Write out, character for character, the lines of the items, starting at the first line and ending at the line that contains "общедоступной основе, без", with both of those lines included.

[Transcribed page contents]
------------

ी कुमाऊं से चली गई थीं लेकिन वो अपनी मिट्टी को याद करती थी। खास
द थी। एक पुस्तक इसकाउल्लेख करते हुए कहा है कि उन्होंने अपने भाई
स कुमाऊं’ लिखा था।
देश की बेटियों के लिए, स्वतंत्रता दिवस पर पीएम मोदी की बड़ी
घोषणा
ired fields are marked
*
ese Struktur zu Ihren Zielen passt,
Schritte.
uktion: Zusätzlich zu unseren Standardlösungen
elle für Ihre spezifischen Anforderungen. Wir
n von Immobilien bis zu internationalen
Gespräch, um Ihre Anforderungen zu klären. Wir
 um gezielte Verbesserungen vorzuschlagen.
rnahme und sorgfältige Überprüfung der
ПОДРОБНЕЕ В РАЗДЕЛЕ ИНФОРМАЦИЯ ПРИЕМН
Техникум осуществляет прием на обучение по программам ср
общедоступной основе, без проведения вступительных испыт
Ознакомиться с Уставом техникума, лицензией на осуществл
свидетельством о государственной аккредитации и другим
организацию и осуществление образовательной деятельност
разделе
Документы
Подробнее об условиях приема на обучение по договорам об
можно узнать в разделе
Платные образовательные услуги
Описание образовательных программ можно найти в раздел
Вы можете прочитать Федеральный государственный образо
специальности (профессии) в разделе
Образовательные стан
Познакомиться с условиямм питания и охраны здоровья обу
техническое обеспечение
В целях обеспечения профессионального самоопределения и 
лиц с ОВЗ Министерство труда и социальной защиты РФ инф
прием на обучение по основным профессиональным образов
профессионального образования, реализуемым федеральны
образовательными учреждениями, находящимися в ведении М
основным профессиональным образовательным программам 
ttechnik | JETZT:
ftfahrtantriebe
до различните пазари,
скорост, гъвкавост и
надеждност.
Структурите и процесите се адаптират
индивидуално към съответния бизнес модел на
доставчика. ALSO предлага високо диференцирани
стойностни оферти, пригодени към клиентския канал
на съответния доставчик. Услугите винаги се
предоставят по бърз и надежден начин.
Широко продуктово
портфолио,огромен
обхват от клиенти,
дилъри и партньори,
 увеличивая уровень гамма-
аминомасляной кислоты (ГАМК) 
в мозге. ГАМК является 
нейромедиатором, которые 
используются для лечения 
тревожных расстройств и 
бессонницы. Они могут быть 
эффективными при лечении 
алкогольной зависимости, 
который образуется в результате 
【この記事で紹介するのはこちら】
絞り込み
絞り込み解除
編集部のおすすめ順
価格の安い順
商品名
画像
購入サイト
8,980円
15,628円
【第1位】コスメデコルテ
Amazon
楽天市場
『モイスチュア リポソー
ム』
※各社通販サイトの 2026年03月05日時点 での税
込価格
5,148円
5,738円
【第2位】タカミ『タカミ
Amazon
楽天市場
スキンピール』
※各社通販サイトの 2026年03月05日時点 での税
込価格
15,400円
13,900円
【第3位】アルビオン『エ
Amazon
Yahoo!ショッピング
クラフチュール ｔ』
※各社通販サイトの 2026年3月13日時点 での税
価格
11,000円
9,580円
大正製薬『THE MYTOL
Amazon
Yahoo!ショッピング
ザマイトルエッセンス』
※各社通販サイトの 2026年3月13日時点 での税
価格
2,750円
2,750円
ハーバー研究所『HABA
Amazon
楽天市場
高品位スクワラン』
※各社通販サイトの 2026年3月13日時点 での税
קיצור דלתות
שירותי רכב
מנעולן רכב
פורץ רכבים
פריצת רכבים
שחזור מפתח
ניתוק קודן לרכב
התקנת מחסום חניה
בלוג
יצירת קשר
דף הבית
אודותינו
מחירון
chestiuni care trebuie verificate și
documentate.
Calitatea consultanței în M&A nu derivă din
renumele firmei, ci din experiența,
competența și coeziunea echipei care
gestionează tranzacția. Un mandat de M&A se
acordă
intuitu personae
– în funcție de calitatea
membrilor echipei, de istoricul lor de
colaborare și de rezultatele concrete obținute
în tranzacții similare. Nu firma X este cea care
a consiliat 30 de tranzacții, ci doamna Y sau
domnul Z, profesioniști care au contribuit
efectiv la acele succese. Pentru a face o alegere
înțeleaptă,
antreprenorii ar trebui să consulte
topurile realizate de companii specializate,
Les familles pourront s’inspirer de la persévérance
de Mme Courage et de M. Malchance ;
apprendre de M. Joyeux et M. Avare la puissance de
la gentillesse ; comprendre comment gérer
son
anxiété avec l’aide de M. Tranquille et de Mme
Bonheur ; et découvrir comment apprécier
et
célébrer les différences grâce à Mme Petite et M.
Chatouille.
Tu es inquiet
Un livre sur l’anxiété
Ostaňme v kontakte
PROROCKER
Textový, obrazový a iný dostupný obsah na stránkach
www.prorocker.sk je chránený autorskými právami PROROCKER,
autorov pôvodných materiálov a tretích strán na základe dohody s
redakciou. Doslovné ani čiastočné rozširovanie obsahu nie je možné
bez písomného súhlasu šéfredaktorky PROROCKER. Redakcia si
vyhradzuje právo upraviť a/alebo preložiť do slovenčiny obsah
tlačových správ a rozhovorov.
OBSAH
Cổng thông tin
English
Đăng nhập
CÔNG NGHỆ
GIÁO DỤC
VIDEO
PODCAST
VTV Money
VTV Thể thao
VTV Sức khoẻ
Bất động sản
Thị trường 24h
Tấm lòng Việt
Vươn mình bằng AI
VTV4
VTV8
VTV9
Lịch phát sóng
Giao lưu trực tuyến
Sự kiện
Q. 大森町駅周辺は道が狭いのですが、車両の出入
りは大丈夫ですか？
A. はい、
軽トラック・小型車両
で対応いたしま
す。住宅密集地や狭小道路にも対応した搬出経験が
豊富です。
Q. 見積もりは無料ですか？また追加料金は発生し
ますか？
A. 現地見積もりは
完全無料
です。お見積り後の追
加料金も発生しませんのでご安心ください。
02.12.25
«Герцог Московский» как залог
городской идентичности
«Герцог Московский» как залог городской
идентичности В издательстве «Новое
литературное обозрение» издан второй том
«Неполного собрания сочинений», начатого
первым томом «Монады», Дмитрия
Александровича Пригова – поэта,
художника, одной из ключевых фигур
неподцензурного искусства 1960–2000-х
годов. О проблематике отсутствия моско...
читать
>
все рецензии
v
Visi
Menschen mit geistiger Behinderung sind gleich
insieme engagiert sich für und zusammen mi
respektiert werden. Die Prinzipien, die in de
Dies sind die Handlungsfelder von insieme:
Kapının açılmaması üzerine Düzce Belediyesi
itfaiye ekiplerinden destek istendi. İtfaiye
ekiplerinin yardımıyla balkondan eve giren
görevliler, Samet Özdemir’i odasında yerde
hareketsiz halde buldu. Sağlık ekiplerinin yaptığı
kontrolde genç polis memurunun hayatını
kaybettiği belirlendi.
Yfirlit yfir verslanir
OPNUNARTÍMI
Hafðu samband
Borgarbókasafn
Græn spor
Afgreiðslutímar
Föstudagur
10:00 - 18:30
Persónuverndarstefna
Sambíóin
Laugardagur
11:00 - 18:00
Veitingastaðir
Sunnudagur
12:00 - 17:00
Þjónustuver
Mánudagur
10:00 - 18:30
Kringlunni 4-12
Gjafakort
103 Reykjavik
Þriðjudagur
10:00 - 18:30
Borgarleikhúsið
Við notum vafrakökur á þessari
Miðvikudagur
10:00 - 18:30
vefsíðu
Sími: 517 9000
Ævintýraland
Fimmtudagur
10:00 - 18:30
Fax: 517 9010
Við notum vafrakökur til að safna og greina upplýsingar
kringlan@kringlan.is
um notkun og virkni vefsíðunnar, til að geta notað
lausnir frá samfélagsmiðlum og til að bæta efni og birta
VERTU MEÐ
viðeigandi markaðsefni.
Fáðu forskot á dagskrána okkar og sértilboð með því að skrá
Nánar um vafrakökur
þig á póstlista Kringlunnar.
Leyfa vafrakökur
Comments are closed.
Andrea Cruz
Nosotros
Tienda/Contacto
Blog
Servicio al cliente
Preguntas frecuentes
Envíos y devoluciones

------------

## [SOLUTION]
ी कुमाऊं से चली गई थीं लेकिन वो अपनी मिट्टी को याद करती थी। खास
द थी। एक पुस्तक इसकाउल्लेख करते हुए कहा है कि उन्होंने अपने भाई
स कुमाऊं’ लिखा था।
देश की बेटियों के लिए, स्वतंत्रता दिवस पर पीएम मोदी की बड़ी
घोषणा
ired fields are marked
*
ese Struktur zu Ihren Zielen passt,
Schritte.
uktion: Zusätzlich zu unseren Standardlösungen
elle für Ihre spezifischen Anforderungen. Wir
n von Immobilien bis zu internationalen
Gespräch, um Ihre Anforderungen zu klären. Wir
 um gezielte Verbesserungen vorzuschlagen.
rnahme und sorgfältige Überprüfung der
ПОДРОБНЕЕ В РАЗДЕЛЕ ИНФОРМАЦИЯ ПРИЕМН
Техникум осуществляет прием на обучение по программам ср
общедоступной основе, без проведения вступительных испыт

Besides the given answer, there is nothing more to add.